I would like every record reproduced exactly, with the pictures left out.

Object change descriptions
# # #

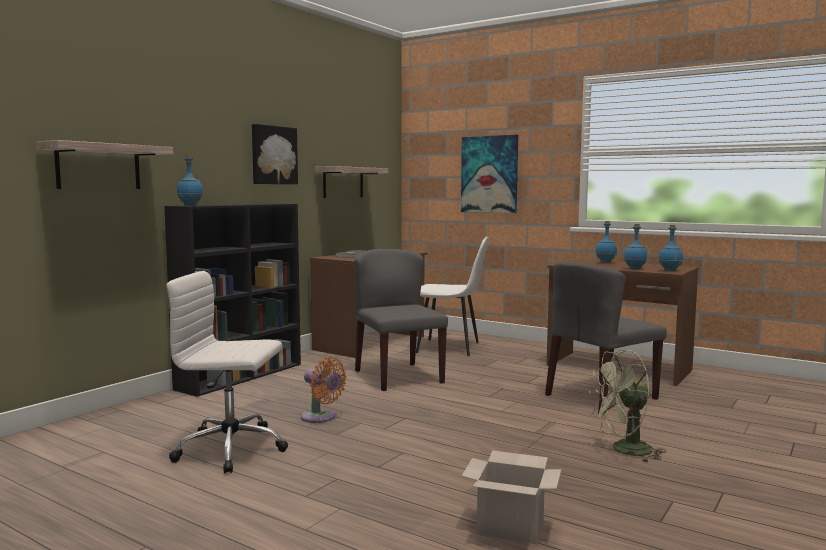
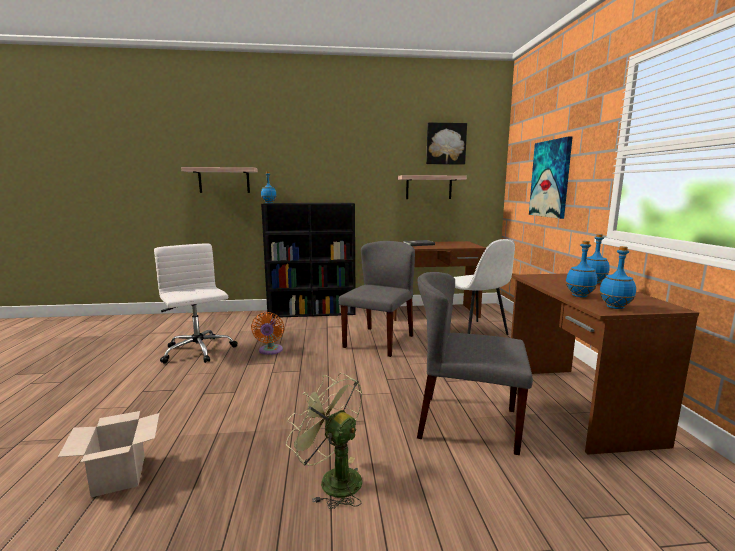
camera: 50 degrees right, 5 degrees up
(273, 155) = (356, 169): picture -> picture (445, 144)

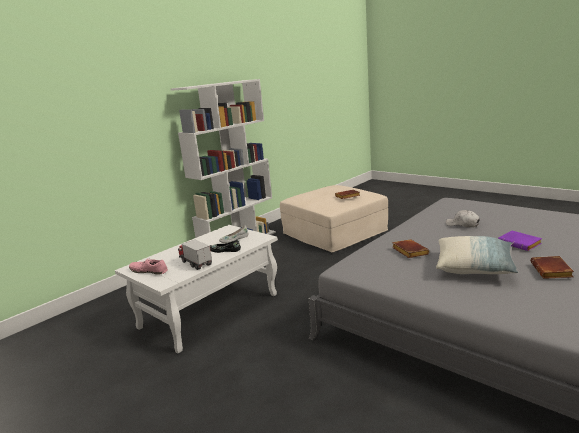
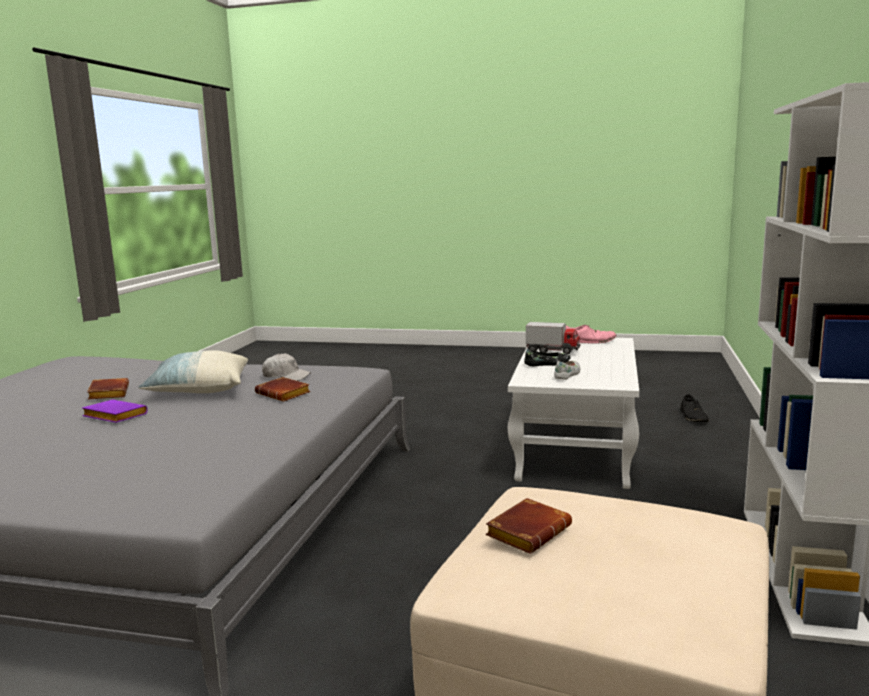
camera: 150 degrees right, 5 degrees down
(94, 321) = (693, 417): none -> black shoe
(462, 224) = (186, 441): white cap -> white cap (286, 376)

# # #

Answer section:
camera: 50 degrees right, 5 degrees up
(273, 155) = (356, 169): picture -> picture (445, 144)

camera: 150 degrees right, 5 degrees down
(94, 321) = (693, 417): none -> black shoe
(462, 224) = (186, 441): white cap -> white cap (286, 376)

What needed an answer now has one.